Testo:
----------------------------------------

Quanto il giornalismo ha influenzato i suoi libri?
«Il processo raccontato ne Lo Straniero è ispirato a quello dell’affaire Hodent che Camus aveva seguito da cronista per Alger Républicain. Hodent era un funzionario arrestato dopo aver tentato di denunciare la speculazione e la corruzione nel commercio del grano. Camus si era battuto per farlo assolvere, aveva scritto una lettera al governatore di Algeri che per me è dello stesso livello del J’accuse di Émile Zola».
Com’era il suo stile?
«Asciutto, potente, attento alle parole. “Nominare male le cose, è partecipare all’infelicità del mondo” aveva detto. Utilizzava spesso la prima persona, talvolta si rivolgeva direttamente al lettore per renderlo partecipe. Se faceva un errore, non aveva paura di ammetterlo e correggersi nell’articolo successivo».
È un modello ancora attuale?
«Dico spesso ai miei studenti: volete ritrovare credibilità e lottare contro le fake news? Leggete gli articoli di Camus. La sua integrità deontologica e morale è un modello. È stato censurato ed espulso dall’Algeria per i suoi articoli da cronista. Dopo essere stato uno degli editorialisti più famosi di Combat ha scelto di andarsene perché la proprietà non era più dei giornalisti e non voleva scendere a patti con altri editori. Era convinto che la qualità di un Paese si riconosca dal valore della stampa. Aveva una bella definizione del giornalismo nei tempi bui: “Resistere è non consentire la menzogna”. Mi sembra ancora d’attualità».

----------------------------------------

Voci del dataset archiviate:
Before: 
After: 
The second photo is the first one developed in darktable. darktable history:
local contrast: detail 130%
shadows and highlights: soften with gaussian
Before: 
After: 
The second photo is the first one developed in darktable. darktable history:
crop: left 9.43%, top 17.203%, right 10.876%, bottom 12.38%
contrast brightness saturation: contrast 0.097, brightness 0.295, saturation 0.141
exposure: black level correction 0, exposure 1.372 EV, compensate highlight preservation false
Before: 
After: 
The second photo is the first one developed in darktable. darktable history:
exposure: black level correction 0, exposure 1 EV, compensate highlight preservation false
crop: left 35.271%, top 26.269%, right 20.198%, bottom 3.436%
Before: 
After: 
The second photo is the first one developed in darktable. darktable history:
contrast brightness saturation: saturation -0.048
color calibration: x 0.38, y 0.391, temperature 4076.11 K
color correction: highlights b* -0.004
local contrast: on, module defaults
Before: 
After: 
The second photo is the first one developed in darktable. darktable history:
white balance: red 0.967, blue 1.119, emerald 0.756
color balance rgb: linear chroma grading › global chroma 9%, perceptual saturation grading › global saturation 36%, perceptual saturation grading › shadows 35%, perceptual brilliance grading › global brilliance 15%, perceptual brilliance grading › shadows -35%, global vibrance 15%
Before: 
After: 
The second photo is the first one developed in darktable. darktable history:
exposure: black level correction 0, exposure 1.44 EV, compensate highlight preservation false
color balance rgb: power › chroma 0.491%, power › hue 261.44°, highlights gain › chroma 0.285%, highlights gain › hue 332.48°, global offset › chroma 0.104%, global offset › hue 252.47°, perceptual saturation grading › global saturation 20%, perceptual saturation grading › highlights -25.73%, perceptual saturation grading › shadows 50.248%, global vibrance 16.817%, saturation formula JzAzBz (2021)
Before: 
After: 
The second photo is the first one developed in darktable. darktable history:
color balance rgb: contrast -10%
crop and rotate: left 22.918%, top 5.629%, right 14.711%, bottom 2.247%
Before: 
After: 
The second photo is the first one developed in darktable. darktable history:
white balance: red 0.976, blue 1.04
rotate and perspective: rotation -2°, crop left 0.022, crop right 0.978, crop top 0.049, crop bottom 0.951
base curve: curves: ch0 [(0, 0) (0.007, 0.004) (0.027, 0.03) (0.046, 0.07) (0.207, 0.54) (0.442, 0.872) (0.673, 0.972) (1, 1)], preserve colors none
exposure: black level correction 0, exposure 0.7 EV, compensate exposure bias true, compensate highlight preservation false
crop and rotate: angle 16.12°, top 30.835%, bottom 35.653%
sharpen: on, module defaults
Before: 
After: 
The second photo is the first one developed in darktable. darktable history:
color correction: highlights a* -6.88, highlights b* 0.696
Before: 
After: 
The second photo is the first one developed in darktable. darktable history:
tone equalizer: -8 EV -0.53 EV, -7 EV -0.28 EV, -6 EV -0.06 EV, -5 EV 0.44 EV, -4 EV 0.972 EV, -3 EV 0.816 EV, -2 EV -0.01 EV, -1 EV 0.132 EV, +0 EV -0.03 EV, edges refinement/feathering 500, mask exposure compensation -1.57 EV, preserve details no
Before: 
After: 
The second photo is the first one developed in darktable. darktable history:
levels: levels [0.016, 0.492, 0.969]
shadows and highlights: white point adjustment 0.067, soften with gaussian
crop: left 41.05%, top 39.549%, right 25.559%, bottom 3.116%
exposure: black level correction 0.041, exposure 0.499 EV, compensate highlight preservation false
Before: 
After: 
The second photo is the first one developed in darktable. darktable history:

----------------------------------------

Compiti dell'esercizio:
1. Riscrivi come elenco puntato il paragrafo dell'intervista su Camus che comincia con «Il processo raccontato ne Lo Straniero», mantenendone i fatti principali.
2. Cita dall'intervista su Camus il passo che comincia dalle parole “Quanto il giornalismo” e si ferma dopo “il suo stile?”.

Risposte per compito:
1.
- Il processo descritto ne Lo Straniero si ispira all'affaire Hodent, che Camus aveva seguito come cronista per Alger Républicain.
- Hodent era un funzionario arrestato dopo aver tentato di denunciare la speculazione e la corruzione nel commercio del grano.
- Camus si batté per la sua assoluzione e scrisse una lettera al governatore di Algeri, che secondo chi risponde vale quanto il J'accuse di Émile Zola.

2.
Quanto il giornalismo ha influenzato i suoi libri?
«Il processo raccontato ne Lo Straniero è ispirato a quello dell’affaire Hodent che Camus aveva seguito da cronista per Alger Républicain. Hodent era un funzionario arrestato dopo aver tentato di denunciare la speculazione e la corruzione nel commercio del grano. Camus si era battuto per farlo assolvere, aveva scritto una lettera al governatore di Algeri che per me è dello stesso livello del J’accuse di Émile Zola».
Com’era il suo stile?